Чу Пян тоже их созерцает: вот пришли, потаращились и ушли. Фигуры из грез. Они развлекают его. Они от опия: если что-либо другое, не приходят. Гашиш он старается тут не курить — ну разве только из вежливости. Этот комковатый туркестанский фантазмаген сойдет для русского, киргиза и на прочий варварский вкус, а Чу подавай лишь маковые слезки. Грезы получше, не так геометричны, не так склонны обращать все — воздух, небо — в персидские ковры. Чу предпочитает ситуации, странствия, комедию. А обнаружить те же аппетиты в Чичерине, этом коренастом латиноглазом засланце из Москвы, этом советском содержанте — да тут любой через швабру перецепится так, что мыльная вода зашипит по полу и ведро гонгом блямкнет от изумления. От восторга!

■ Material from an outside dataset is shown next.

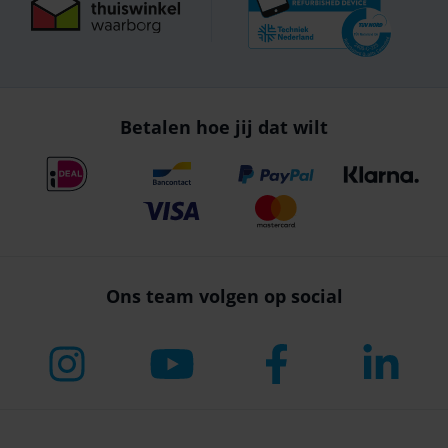
Betalen hoe jij dat wilt
Ons team volgen op social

Совсем немного погодя два жалких правонарушителя украдкой выползают на окраины встречаться. Местное общество скандализовано. Из неких глубин мерзостного тряпья и лохмотьев, болтающихся на нездоровом желтом теле, Чу извлекает отвратительный черный ком гадко смердящего вещества, завернутый в обрывок «Enbeksi Qazaq»[182]за 17 августа прошлого года. Чичерин приносит трубку — будучи с Запада, он отвечает за техническую сторону дела, — противное обугленное орудие с красно-желтыми повторами по британию, купленное с рук за горсть копеек в бухарском Квартале прокаженных и, да, к тому времени уже славно обкатанное. Безрассудный капитан Чичерин. Два дурцефала присаживаются на корточки за обломком стены, разваленной и скособоченной последним землетрясением. Мимо то и дело проезжают верховые, некоторые примечают парочку, некоторые нет, но все это — в молчаньи. Над головой в небеса толпой высыпали звезды. До самых глубин страны сдувает травы, и волны их протекают медленные, как овцы. Ветерок мягкий, уносит последний дым дня, ароматы стад и жасмина, стоячей воды, оседающей пыли… ветер, которого Чичерин никогда и не вспомнит. Как не связывает он сейчас эту сырую кашу сорока алкалоидов с ограненными, отполированными и фольгированными молекулами, что некогда одну за другой показывал ему торговец Вимпе и рассказывал их истории…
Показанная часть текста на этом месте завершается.